Deflation, or a sustained fall in the general level of prices, can have negative consequences for the economy. It can erode the profits and revenues of businesses, discourage consumption and investment, increase the real burden of debt, and create a downward spiral of expectations and demand. Deflation can also make it harder for the central bank to stimulate the economy, as the nominal interest rates approach zero and the real interest rates rise.
China has experienced deflation before, in the late 1990s and early 2000s, when the country was undergoing a painful restructuring of its state-owned enterprises and banking sector. At that time, China relied on its export-led growth model and its undervalued currency to boost its competitiveness and demand. However, this strategy is no longer viable, as China faces trade tensions, rising labor costs, and environmental constraints. China needs to shift its growth engine from exports and investment to consumption and innovation, but this transition is not easy and requires structural reforms and policy support.
The deflationary pressure poses a dilemma for China’s policymakers, who have to balance the short-term stimulus and the long-term stability. On the one hand, China needs to boost its domestic demand and prevent the economy from sliding into a deeper slump. On the other hand, China needs to avoid excessive debt accumulation and financial risks, as well as environmental degradation and social inequality.
China has adopted a relatively cautious and targeted approach to its fiscal and monetary policy this year, compared to other major economies. China’s fiscal deficit is expected to widen to 3.6% of GDP in 2023, while its public debt is projected to rise to 62.5% of GDP, according to the International Monetary Fund. These figures are lower than the global averages of 11.7% and 97.9%, respectively. China’s central bank has also refrained from cutting its benchmark interest rate, which remains at 3.85%, and has instead relied on other tools, such as reserve requirement ratio cuts, re-lending facilities, and medium-term lending operations, to inject liquidity and lower the borrowing costs for the real economy.

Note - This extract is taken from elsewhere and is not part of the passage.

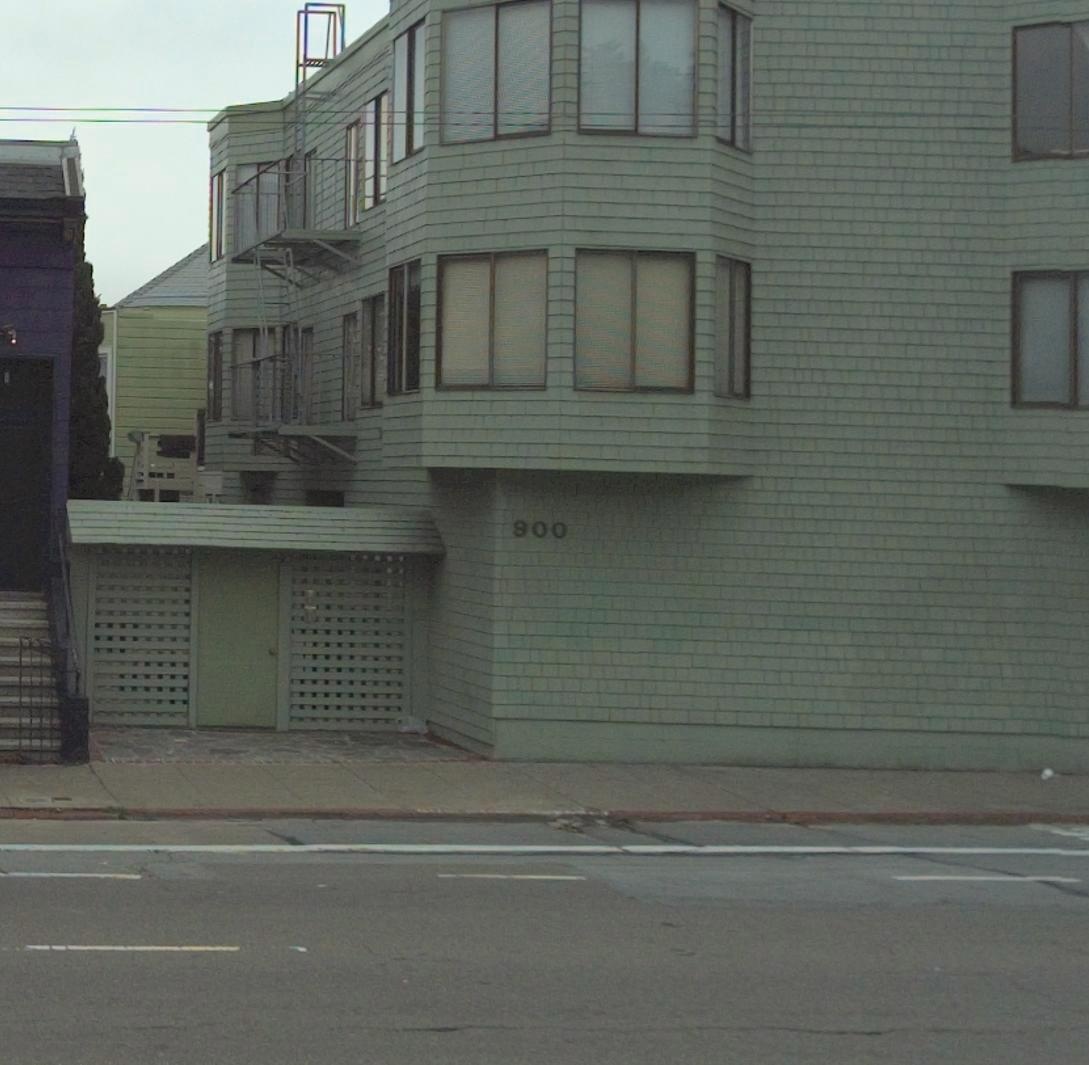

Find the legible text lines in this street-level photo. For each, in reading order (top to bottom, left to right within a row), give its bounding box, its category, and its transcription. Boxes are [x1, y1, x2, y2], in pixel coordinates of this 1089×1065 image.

[511, 519, 569, 540] StreetNumber: 900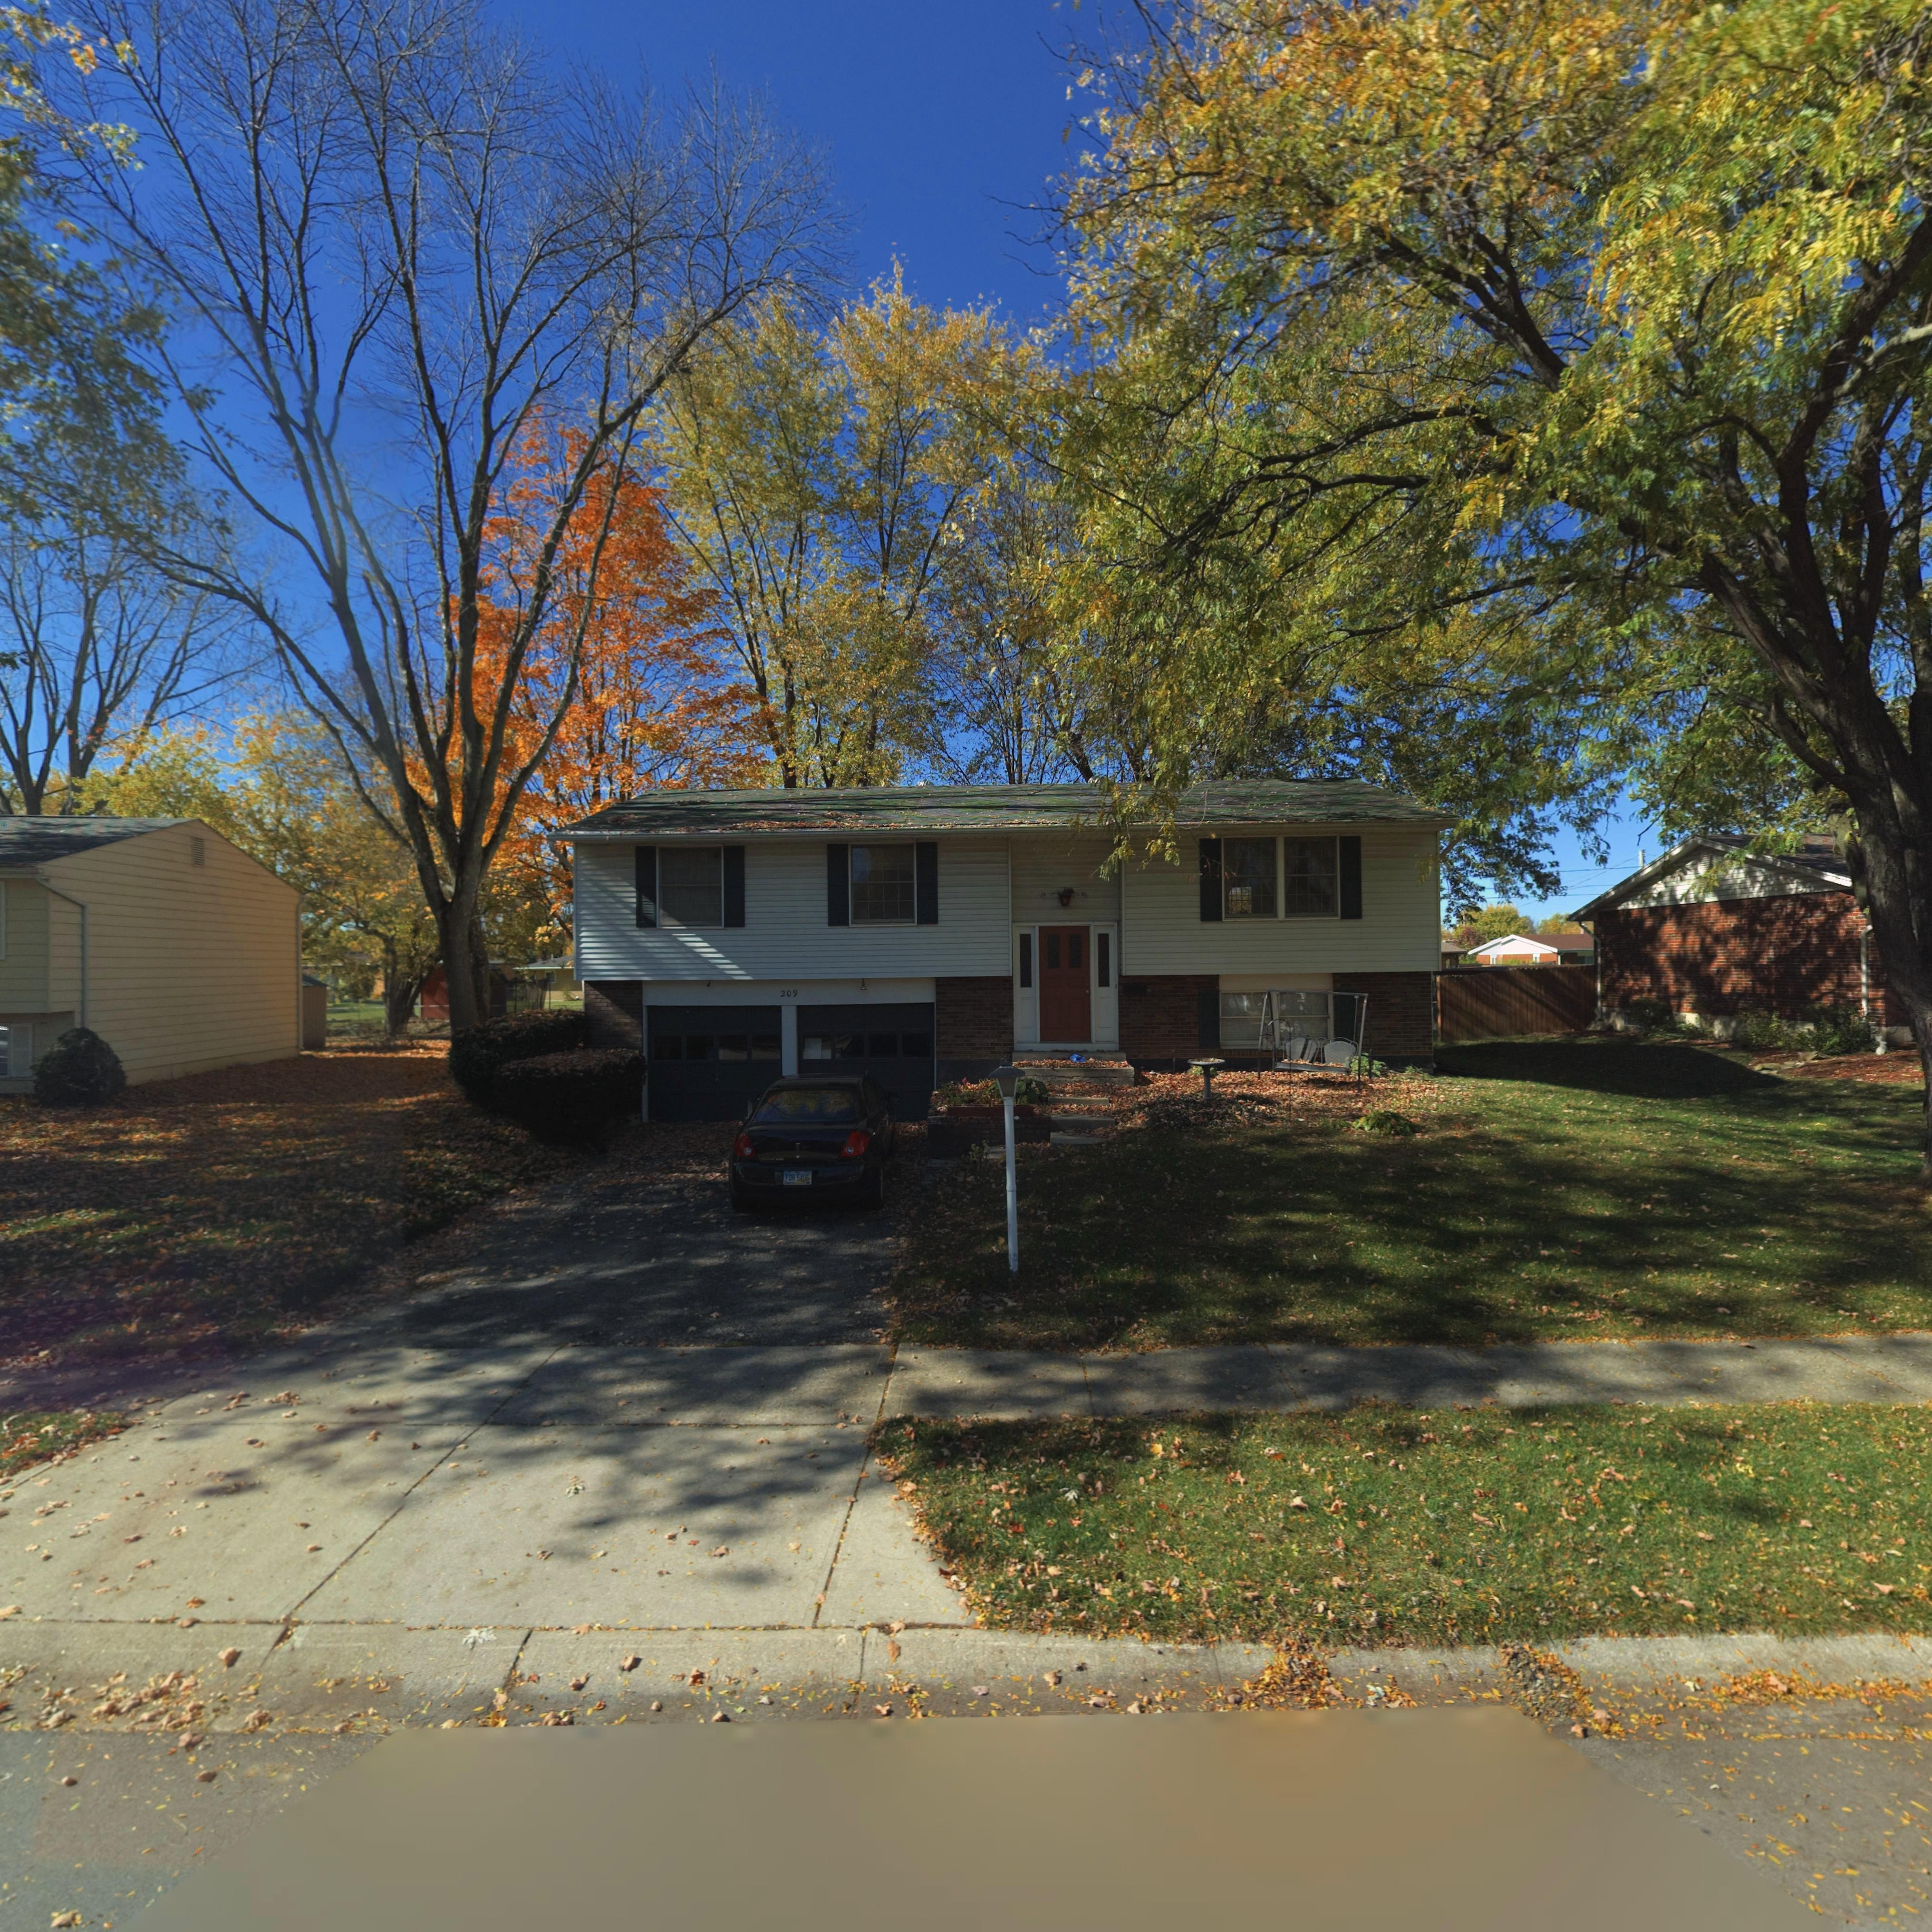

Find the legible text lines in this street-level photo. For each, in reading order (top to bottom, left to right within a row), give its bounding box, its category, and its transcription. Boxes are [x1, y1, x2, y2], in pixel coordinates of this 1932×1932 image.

[780, 989, 799, 998] StreetNumber: 209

However, these measures may not be enough to counter the deflationary forces and revive the consumer confidence and spending. China’s core inflation, which excludes food and energy prices, slowed to 0.6% in October, the lowest level since 2010. China’s retail sales, which measure the consumption of goods, grew by 4.3% in October, below the market expectations and far below the pre-pandemic level of 8%. China’s services sector, which accounts for more than half of the GDP and employment, has also lagged behind the industrial sector in its recovery. China’s official non-manufacturing purchasing managers’ index, which reflects the activity and sentiment of the services sector, fell to 56.2 in October, down from 56.3 in September and 58.4 in August.
Outlook and Challenges
China’s deflation problem is likely to persist in the near term, as the pork prices continue to fall and the global demand remains weak. China’s producer price index, which measures the changes in the prices of goods and services sold by producers, fell by 2.6% in October, the 13th consecutive month of decline. This indicates that China’s exporters are facing deflationary pressures from the international markets, as well as rising costs from the domestic factors, such as the environmental regulations, the labor shortages, and the supply chain disruptions.
China’s deflation challenge also reflects its structural and long-term issues, such as the aging population, the income inequality, the low productivity, and the innovation gap. China needs to address these issues by implementing reforms that can enhance its human capital, social welfare, market competition, and technological innovation. China also needs to improve its external relations and cooperation, especially with its major trading partners, such as the US and the EU, to reduce the uncertainties and frictions that hamper its growth prospects.
China’s economy has shown remarkable resilience and recovery from the pandemic, but it still faces many headwinds and risks. Deflation is the last thing China’s economy needs, as it tries to achieve its dual goals of high-quality and sustainable development.